A Global Manufacturing Company

The large manufacturing company depends upon its mission-critical IP backbone to communicate between hundreds of sites located all over the world. To deploy an NNM system at each physical site wouldn’t be cost effective so you select 30 sites with local network support staff instead. Each site will receive a collection station and two sites will receive a management station. Most of the NNM user community accesses their NNM systems using an X-Windows emulator running on their Windows systems. A few users prefer Macintosh computers running MacX, or Linux systems running their built-in X-Windows software. The system administrators use the built-in X-Windows software in their UNIX workstations to access remote NNM systems.

The NNM systems are staged at the corporate IT department and shipped to their destinations according to a schedule. Each system is loaded with the current version of the OS, the appropriate OS patches, NNM and its current patches, and third-party bolt-on applications with their current patches. Since these are UNIX systems, they are configured as NIS+ replicas that contain all user account information. It is intended that each site be able to access another’s NNM system for support and backup purposes.

Problem
Resume the excerpt on the global manufacturing company's network management setup, starting right after its final sentence.

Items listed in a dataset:

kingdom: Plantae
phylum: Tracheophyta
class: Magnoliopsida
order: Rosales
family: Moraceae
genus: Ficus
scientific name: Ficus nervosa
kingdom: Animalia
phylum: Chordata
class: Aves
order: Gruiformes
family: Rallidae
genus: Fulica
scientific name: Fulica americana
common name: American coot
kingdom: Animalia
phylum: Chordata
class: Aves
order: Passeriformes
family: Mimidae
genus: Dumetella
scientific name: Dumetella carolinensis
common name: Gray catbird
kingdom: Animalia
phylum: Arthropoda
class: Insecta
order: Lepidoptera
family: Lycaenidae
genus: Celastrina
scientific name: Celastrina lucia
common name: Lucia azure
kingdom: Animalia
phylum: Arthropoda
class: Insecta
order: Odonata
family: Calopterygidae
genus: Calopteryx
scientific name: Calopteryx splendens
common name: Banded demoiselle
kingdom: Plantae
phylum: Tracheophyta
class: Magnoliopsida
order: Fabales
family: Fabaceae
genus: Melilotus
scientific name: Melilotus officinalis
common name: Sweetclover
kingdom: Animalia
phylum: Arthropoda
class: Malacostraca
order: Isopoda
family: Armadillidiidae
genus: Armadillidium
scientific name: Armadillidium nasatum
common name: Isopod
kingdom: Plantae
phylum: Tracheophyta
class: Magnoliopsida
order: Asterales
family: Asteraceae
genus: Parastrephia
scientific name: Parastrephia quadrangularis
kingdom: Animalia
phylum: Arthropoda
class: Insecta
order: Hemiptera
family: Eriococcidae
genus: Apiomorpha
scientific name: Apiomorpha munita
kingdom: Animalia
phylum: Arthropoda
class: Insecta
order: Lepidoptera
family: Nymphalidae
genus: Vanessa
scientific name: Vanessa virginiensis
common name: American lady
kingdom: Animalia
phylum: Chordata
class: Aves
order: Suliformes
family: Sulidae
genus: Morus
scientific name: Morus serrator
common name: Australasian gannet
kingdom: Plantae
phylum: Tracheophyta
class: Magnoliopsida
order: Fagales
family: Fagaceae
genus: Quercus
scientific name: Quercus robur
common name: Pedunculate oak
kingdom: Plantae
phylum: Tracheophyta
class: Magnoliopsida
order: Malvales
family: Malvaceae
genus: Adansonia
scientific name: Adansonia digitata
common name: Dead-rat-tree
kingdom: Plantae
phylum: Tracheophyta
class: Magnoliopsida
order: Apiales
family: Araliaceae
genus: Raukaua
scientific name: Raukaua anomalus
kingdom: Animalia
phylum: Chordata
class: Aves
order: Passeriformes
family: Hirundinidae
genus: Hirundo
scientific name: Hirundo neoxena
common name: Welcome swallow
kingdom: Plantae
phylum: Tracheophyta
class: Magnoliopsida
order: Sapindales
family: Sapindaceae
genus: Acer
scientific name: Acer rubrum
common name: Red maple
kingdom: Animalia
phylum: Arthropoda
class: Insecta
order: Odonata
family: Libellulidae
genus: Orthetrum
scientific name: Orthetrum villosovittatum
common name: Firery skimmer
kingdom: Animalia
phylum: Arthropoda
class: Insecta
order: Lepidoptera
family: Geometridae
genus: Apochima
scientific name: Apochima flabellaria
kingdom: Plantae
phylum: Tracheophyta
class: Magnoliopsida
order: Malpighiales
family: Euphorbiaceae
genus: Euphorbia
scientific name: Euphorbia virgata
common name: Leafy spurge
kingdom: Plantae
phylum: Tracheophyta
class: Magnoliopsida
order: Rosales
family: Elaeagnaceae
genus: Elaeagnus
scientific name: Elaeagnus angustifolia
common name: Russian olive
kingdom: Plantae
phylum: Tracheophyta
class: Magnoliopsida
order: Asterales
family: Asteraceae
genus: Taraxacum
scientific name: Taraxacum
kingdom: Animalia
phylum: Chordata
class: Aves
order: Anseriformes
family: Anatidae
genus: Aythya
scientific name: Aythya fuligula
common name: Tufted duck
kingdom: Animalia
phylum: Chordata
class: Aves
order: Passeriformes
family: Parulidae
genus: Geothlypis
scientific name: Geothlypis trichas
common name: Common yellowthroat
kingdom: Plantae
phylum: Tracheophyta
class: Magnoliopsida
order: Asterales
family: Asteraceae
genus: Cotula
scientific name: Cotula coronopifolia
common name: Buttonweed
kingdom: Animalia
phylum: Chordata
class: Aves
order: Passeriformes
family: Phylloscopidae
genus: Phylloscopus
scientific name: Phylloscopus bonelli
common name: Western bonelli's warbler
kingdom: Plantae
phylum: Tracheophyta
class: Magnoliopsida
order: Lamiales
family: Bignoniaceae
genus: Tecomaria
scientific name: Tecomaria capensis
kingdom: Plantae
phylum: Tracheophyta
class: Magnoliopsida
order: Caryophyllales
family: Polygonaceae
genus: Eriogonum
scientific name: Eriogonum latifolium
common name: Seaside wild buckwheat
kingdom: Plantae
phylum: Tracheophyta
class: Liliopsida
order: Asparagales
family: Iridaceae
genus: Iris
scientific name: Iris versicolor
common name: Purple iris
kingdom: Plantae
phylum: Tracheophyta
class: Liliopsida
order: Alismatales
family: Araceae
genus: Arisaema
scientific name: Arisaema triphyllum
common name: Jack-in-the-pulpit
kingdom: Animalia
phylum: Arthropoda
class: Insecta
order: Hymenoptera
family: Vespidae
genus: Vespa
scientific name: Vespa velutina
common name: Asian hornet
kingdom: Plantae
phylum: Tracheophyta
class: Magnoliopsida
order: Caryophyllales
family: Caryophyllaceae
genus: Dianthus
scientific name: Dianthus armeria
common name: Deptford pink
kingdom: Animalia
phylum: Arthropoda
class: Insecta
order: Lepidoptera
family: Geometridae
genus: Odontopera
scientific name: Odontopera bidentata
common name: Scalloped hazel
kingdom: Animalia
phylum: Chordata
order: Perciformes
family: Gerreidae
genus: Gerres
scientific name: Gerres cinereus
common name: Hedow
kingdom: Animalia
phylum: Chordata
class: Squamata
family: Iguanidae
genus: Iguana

The response
When the NNM system is physically installed at the destination site, its network configuration is preconfigured and the system immediately sends an e-mail message to the system administrator when it boots for the first time. At this point there is no seedfile configured. NNM’s initial management domain is the local subnet only. All that remains is for the central IT staff to work with the local map builders to refine the management domain for the site and build up the seedfile accordingly. Usually, the site’s discovery filter is modified to allow discovery of site-specific equipment, such as mission-critical servers, but the standard corporate discovery filter only allows for network equipment such as routers, switches, and hubs.

The local network support staff frequently wants to make small changes to their NNM system that would require root access to the seedfile and filters file. Since root access is strictly limited to system administrators, and since the UNIX skills possessed by the staff varies, a small GUI is written for them that allows viewing and modifying the data without requiring direct access to the files. This is a good example of how an NNM-trained developer can help implement additional functionality.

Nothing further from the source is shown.